Mon père est décédé subitement. Il avait 62 ans.

Sa mort s’est déroulée dans des circonstances difficiles et j’ai dû intervenir en tant que membre de la famille responsable pour commencer à faire face à tout ce qui va avec. Ma mère et mon père étaient adolescents quand ils se sont mariés, au début de la vingtaine quand ils m’ont eue, et ont divorcé avant 30 ans. Je ne me souviens jamais d’avoir vécu avec lui et notre relation n’était pas sans difficultés, mais la perte fait mal. Les circonstances entourant la perte font mal, et le désordre qui me reste comprend des problèmes de famille recomposée qui vont durer longtemps. *

Que puis-je dire jusqu’ici?

Je suis tellement reconnaissant d’être financièrement indépendant et sans emploi en entreprise. Je ne pouvais pas imaginer cela au début de décembre dans mon ancienne profession. Dans ce rôle, tout le monde essaierait de bloquer six semaines de travail dans les trois semaines que tout le monde est au bureau. Comment aurais-je pu tout laisser tomber et intervenir? Et si je vivais encore à dix-huit heures de route au lieu de sept?

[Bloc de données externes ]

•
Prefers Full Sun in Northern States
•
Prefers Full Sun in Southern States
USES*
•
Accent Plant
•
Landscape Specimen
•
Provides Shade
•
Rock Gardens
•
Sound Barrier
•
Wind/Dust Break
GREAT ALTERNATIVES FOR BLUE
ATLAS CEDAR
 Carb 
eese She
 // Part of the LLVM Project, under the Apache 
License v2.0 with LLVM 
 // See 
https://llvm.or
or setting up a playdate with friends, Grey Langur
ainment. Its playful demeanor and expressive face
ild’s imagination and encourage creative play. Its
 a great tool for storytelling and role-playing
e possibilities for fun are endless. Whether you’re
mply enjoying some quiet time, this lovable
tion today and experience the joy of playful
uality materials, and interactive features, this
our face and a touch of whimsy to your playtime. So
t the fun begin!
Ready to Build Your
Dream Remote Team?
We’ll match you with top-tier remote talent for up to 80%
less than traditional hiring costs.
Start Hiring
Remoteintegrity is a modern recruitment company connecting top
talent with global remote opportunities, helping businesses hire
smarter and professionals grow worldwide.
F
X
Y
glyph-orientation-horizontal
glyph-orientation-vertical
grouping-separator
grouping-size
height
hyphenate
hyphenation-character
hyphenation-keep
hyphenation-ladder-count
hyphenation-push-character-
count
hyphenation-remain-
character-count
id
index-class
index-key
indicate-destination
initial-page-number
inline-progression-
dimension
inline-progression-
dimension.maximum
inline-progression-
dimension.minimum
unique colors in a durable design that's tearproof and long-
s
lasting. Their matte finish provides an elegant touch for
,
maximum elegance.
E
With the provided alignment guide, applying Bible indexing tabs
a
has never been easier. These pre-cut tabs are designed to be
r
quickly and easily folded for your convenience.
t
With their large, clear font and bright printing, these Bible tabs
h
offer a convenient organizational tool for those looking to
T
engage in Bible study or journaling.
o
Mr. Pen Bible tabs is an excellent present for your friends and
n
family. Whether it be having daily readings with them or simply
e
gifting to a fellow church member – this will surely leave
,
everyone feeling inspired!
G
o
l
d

Nous avons également dû avancer une somme décente au cours des quatre dernières semaines, bien au-delà de ce que nous sommes à l’aise de dépasser notre budget mensuel. Nous l’avons et avons la chance de ne pas avoir à passer le chapeau de famille à d’autres membres de la famille en deuil, mais cela fait toujours mal. Cela fait particulièrement mal quand c’est inattendu et que tout remboursement prendra beaucoup de temps. À quel point le stress serait-il pire si nous n’avions pas ces fonds disponibles?

Et si je n’avais pas mon expérience en entreprise? J’ai dû passer dix-sept ans à apprendre à mettre de côté mes émotions dans des situations stressantes et à gérer des tâches et de grands projets. Ma famille me considérait-elle comme un robot sans émotion pendant que je coordonnais un tas de choses? C’est bien de rester occupé, mais il me faut aussi du temps pour tout traiter. Tout le monde gère le deuil différemment et a besoin de temps et d’espace pour gérer ce deuil.

Et le stress?

Le plus grand rappel de mon «pourquoi» d’indépendance financière a été le retour d’un stress élevé. J’ai passé dix-sept jours consécutifs dans une phase de privation de sommeil. Le nombre de tâches à gérer était constamment écrasant, avec plus de tâches ajoutées à la liste que supprimées. Se coucher était souvent la seule fois où mon corps et ma voix pouvaient ralentir, laissant mon esprit courir en pensant à la prochaine chose et à la suivante. J’ai eu beaucoup de ces moments dans ma vie d’entreprise, mais aucun n’a duré dix-sept jours d’affilée. Je pourrais avoir quelques mauvais jours ou même une mauvaise semaine, mais atteindre un certain niveau de récupération avant le début de la semaine suivante. C’était dix-sept jours consécutifs sans une bonne nuit de sommeil. Heureusement, je suis environ une semaine à obtenir une bonne nuit de sommeil au moins la moitié du temps.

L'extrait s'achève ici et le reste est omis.